### Brief
From the data below, copy exactly the lines that lie between the one holding "M182 680 281 699" and the one holding "M0 912 96 923C101", including both, and nothing more.

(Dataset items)

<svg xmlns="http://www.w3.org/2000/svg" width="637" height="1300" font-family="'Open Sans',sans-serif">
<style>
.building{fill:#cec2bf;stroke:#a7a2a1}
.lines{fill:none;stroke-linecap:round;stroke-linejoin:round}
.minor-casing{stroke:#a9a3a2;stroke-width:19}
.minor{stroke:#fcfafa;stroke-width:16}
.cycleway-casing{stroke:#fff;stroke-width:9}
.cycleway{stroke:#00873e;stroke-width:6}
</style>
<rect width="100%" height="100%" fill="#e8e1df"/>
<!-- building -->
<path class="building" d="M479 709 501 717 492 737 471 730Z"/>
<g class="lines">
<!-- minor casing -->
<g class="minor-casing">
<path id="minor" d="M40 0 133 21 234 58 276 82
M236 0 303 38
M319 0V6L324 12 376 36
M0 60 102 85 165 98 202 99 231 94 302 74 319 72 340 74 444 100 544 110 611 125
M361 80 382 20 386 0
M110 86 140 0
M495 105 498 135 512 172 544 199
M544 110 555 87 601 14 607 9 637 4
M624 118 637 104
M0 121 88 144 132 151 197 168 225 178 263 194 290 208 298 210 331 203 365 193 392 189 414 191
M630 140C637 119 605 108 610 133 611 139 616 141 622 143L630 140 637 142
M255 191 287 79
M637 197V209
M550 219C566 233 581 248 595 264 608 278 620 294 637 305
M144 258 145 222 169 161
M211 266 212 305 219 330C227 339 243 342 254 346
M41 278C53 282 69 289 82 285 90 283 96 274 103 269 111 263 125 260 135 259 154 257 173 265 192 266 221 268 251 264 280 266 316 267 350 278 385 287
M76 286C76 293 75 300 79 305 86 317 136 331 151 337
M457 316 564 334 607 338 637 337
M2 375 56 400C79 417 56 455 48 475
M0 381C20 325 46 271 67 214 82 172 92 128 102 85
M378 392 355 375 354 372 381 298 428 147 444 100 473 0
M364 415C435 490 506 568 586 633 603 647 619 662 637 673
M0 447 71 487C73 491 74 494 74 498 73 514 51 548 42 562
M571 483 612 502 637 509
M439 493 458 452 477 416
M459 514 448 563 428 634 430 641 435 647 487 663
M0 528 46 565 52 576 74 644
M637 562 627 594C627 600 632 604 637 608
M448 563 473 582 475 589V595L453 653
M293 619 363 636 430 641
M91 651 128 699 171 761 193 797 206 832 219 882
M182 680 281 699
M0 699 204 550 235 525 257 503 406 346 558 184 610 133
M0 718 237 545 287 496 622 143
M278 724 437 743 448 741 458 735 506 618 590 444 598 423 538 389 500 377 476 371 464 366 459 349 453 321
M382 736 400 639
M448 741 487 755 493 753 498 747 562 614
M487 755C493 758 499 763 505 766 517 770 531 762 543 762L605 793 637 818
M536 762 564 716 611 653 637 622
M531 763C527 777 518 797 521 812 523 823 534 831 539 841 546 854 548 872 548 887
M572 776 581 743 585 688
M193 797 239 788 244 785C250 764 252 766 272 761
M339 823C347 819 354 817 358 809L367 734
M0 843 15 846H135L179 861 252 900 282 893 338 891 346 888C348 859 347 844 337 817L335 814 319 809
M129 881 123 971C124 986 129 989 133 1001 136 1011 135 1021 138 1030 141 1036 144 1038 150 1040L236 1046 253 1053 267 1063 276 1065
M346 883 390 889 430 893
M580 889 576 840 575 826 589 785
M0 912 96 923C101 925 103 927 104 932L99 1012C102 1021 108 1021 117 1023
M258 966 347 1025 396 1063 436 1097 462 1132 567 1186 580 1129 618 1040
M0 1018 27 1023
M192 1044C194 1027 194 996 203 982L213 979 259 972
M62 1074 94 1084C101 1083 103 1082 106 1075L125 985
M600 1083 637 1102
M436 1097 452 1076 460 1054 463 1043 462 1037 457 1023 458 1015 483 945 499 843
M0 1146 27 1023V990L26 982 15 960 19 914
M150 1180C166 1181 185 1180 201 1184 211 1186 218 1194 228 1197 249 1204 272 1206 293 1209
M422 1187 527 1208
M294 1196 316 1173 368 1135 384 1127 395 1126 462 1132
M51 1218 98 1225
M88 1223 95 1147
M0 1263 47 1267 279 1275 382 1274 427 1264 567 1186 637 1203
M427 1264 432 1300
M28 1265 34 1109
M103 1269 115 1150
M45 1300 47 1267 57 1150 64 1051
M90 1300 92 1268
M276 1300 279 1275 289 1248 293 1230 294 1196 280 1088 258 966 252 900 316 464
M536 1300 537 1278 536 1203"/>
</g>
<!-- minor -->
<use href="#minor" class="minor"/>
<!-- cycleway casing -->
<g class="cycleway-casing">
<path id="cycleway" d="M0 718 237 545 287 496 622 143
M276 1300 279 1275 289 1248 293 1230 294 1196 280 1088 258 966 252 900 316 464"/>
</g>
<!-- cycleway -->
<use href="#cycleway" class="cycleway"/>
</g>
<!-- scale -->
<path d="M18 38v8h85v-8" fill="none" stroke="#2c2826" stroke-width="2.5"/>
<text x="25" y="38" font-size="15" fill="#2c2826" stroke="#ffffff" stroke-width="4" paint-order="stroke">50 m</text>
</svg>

### Problem solution
M182 680 281 699
M0 699 204 550 235 525 257 503 406 346 558 184 610 133
M0 718 237 545 287 496 622 143
M278 724 437 743 448 741 458 735 506 618 590 444 598 423 538 389 500 377 476 371 464 366 459 349 453 321
M382 736 400 639
M448 741 487 755 493 753 498 747 562 614
M487 755C493 758 499 763 505 766 517 770 531 762 543 762L605 793 637 818
M536 762 564 716 611 653 637 622
M531 763C527 777 518 797 521 812 523 823 534 831 539 841 546 854 548 872 548 887
M572 776 581 743 585 688
M193 797 239 788 244 785C250 764 252 766 272 761
M339 823C347 819 354 817 358 809L367 734
M0 843 15 846H135L179 861 252 900 282 893 338 891 346 888C348 859 347 844 337 817L335 814 319 809
M129 881 123 971C124 986 129 989 133 1001 136 1011 135 1021 138 1030 141 1036 144 1038 150 1040L236 1046 253 1053 267 1063 276 1065
M346 883 390 889 430 893
M580 889 576 840 575 826 589 785
M0 912 96 923C101 925 103 927 104 932L99 1012C102 1021 108 1021 117 1023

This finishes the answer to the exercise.